Induction ou la suppression de mécanismes de défense La colonisation mycorhizienne prédispose les plantes à réagir rapidement aux attaques de parasites (Dugassa et al., 1996 ; Singh et al., 2000). Cette protection indirecte se traduit au niveau cellulaire par des réactions anatomiques, métaboliques et physiologiques. Elle peut être due à l’induction ou à la suppression de divers mécanismes de défense liés aux phytoalexines, phénols, peroxydases, chitinases, ßglucanases, lignification, déposition de callose et diverses autres protéines liées à la pathogenèse. Une augmentation du taux de lignification des parois cellulaires de l’endoderme et des tissus vasculaires et un dépôt de callose est constatée chez certains couples « plantemycorhize ». Cette lignification accrue constitue une barrière de protection pour la racine contre la pénétration de parasites. Elle s’accompagne également d’une accumulation de composés phénoliques vraisemblablement suivie d’une activité chitinolytique qui altère les parois, notamment de certains parasites fongiques (Benhamou et al., 1994 ; Sylvia et Chellemi, 2001). Les enzymes hydrolytiques chitinase et ß-glucanase jouent un rôle de protection. Elles sont impliquées dans la dégradation des parois cellulaires. À ce titre, elles sont reconnues pour leur activité antifongique (Dumas-Gaudot et al., 1996).
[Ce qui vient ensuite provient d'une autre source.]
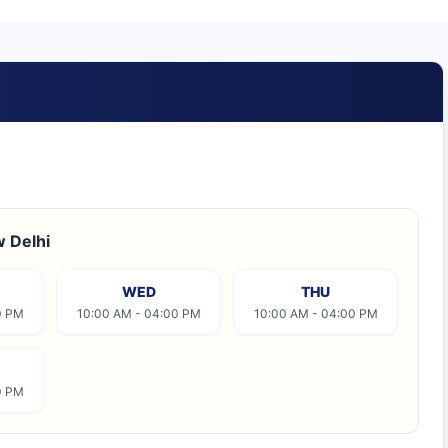
w Delhi
WED
THU
0 PM
10:00 AM - 04:00 PM
10:00 AM - 04:00 PM
0 PM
Une hausse de l’activité des chitinases et ß-glucanases a été observée chez les racines de légumineuses avant même tout contact racinaire avec Glomus intraradices Schenck & Smith (Volpin et al., 1994) et au début de la colonisation, pour diminuer et pratiquement disparaître une fois la mycorhization établie et fonctionnelle (Lambais et Mehdy 1993; Spanu et al.,. 1989). Cette activité est d’ailleurs principalement liée aux jeunes arbuscules dont la longévité n’atteint que 3-4 jours (Blee et Anderson, 1996). La dégradation continuelle des arbuscules intraracinaires entraîne une augmentation d’activité chitinolytique dans les couches profondes des cellules corticales ce qui peut directement affecter l’intégrité cellulaire des parasites (Benhamou et al., 1994; Dehne et al., 1978). La présence d’isoformes de chitinase nouvellement synthétisées et différentes de celles synthétisées par les parasites ont été détectées dans des racines de tabac et de tomates mycorhizées et parasitées (Cordier et al., 1996; Dumas-Gaudot et al,. 1992), un mécanisme de défense spécifique aux parasites induit par les parois cellulaires de l’hôte (Pozo et al., 1998).